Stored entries

=-=-=-=-=

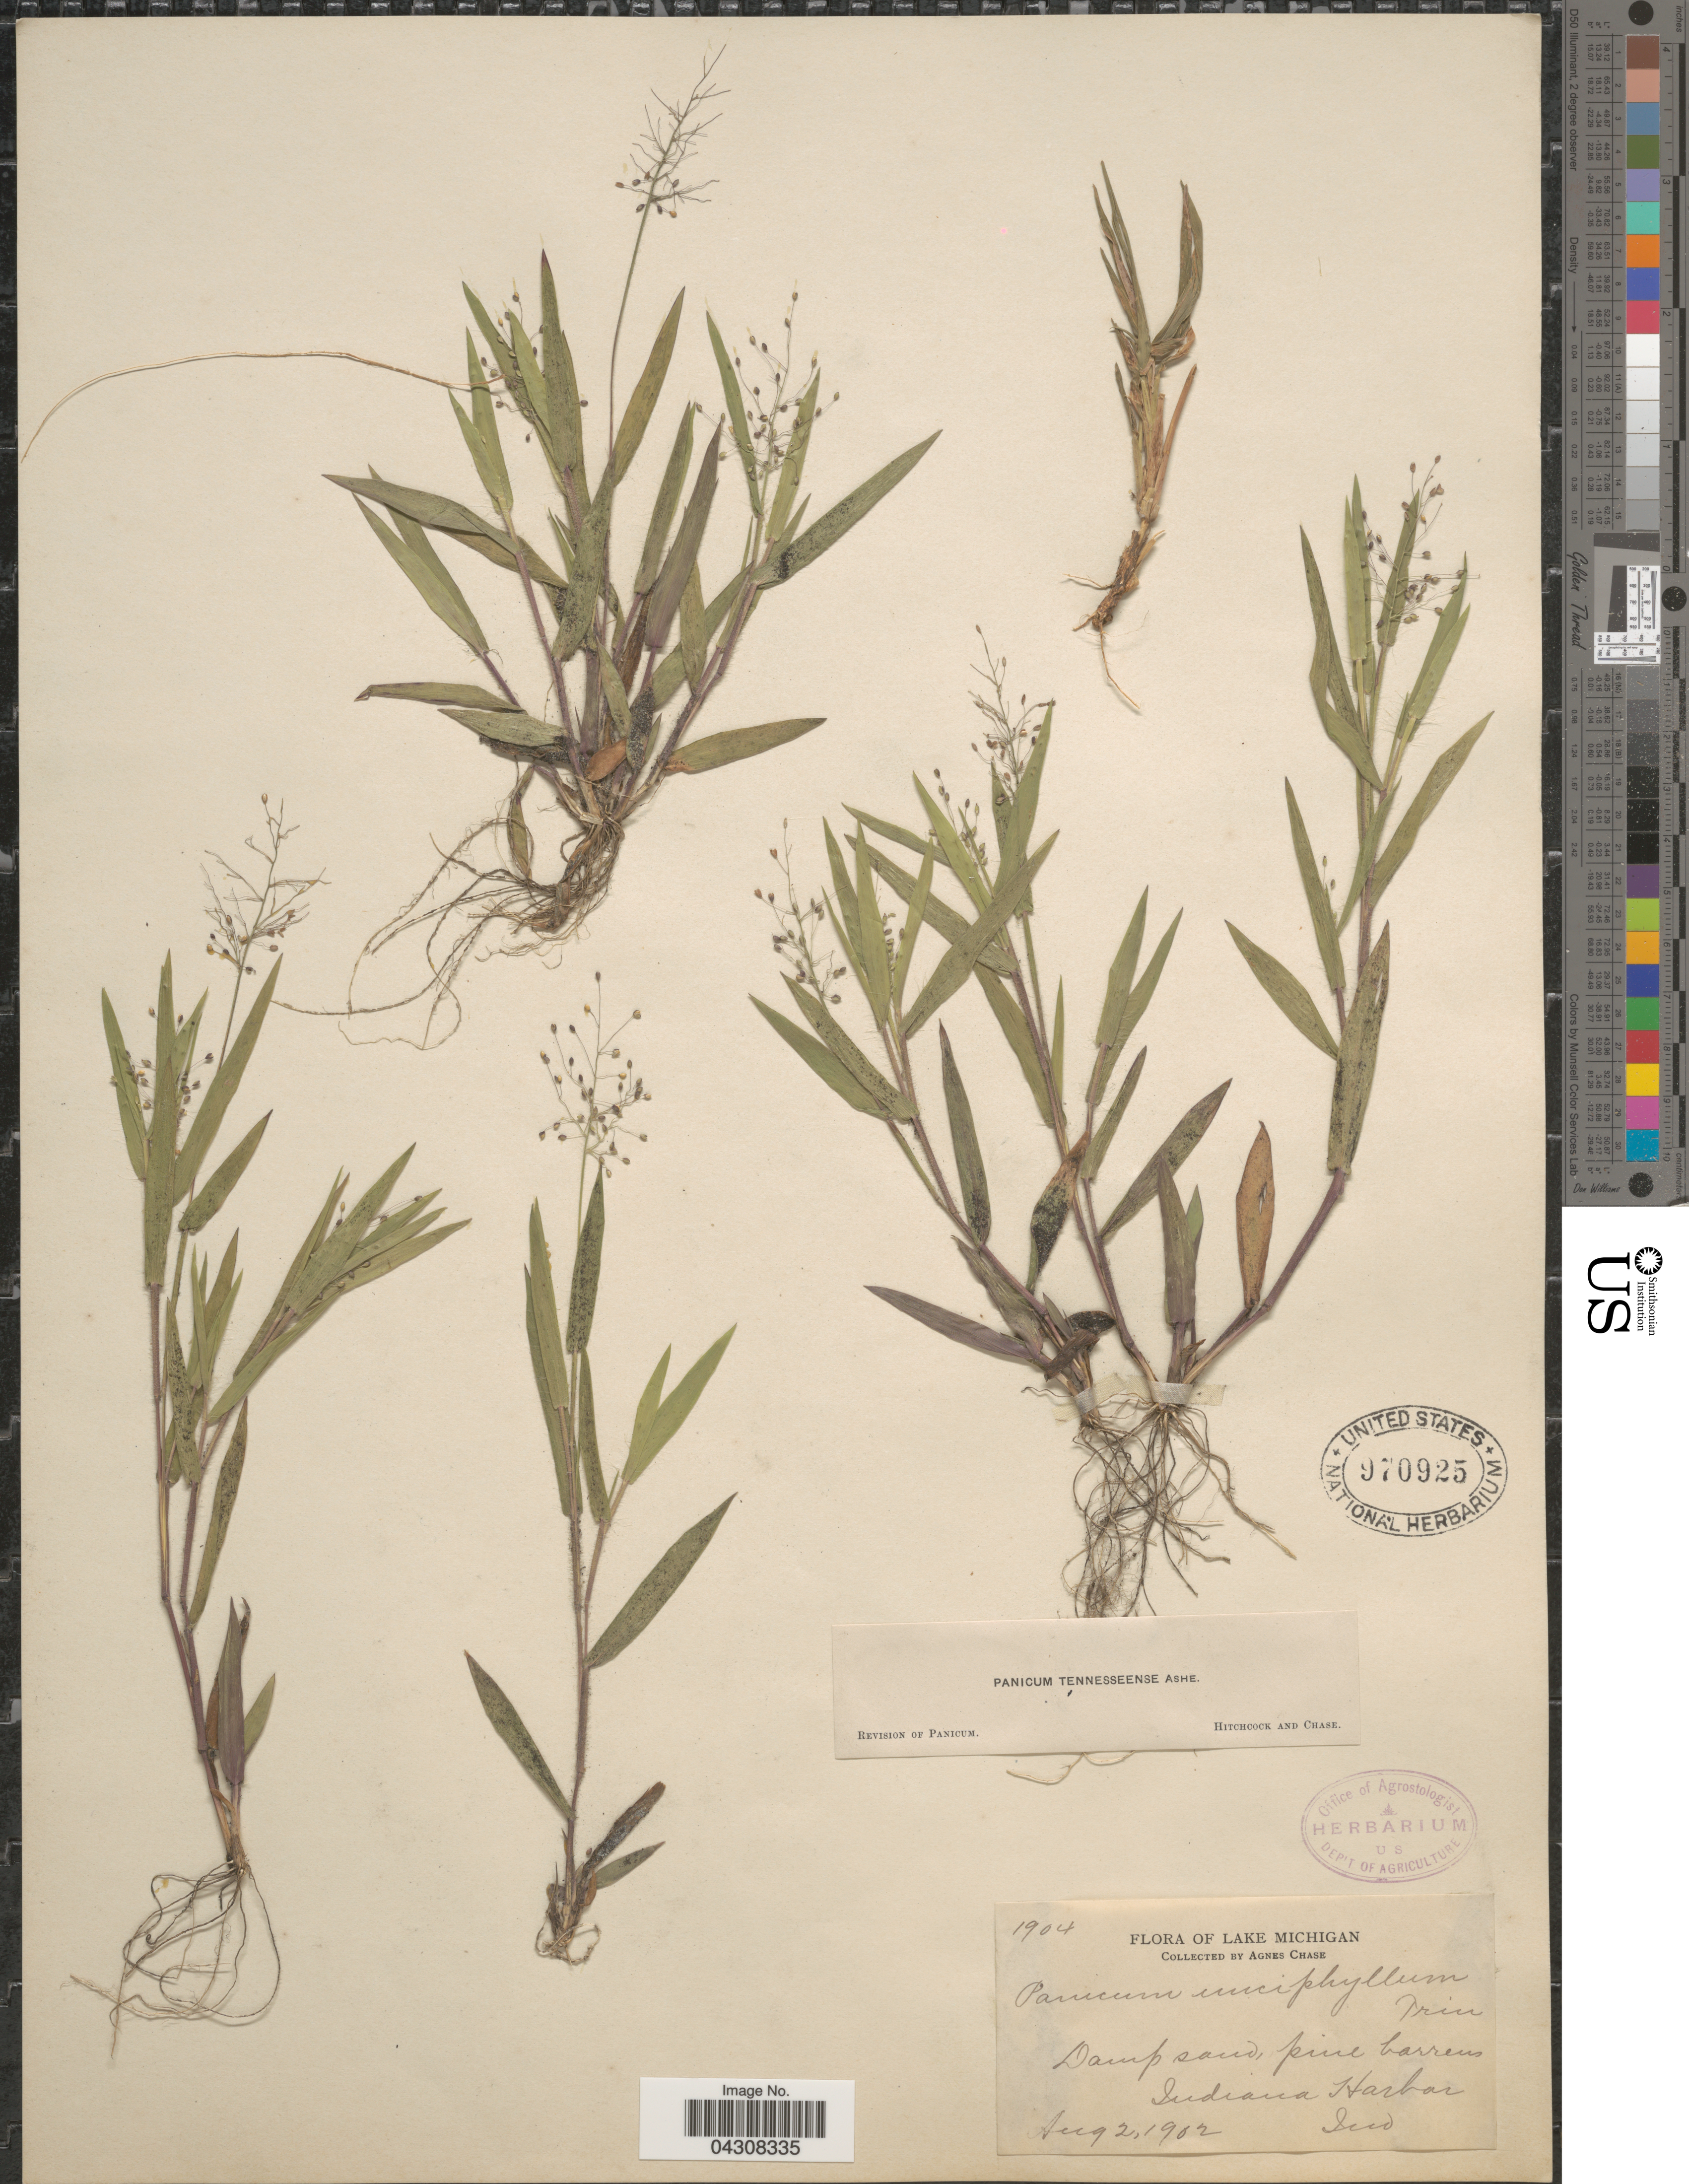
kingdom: Plantae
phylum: Tracheophyta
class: Liliopsida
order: Poales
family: Poaceae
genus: Dichanthelium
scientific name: Dichanthelium acuminatum var. acuminatum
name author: (Sw.) Gould & C.A. Clark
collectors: A. Chase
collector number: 1904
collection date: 1902-08-02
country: United States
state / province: Indiana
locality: Lake Michigan. Damp sand, pine barrens Indiana Harbor.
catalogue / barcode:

=-=-=-=-=

* Required work *
Update the records above by replacing "locality" with "site" and leaving every other line as it is. Omit the pictures from your answer.

* Output for this exercise *
kingdom: Plantae
phylum: Tracheophyta
class: Liliopsida
order: Poales
family: Poaceae
genus: Dichanthelium
scientific name: Dichanthelium acuminatum var. acuminatum
name author: (Sw.) Gould & C.A. Clark
collectors: A. Chase
collector number: 1904
collection date: 1902-08-02
country: United States
state / province: Indiana
site: Lake Michigan. Damp sand, pine barrens Indiana Harbor.
catalogue / barcode:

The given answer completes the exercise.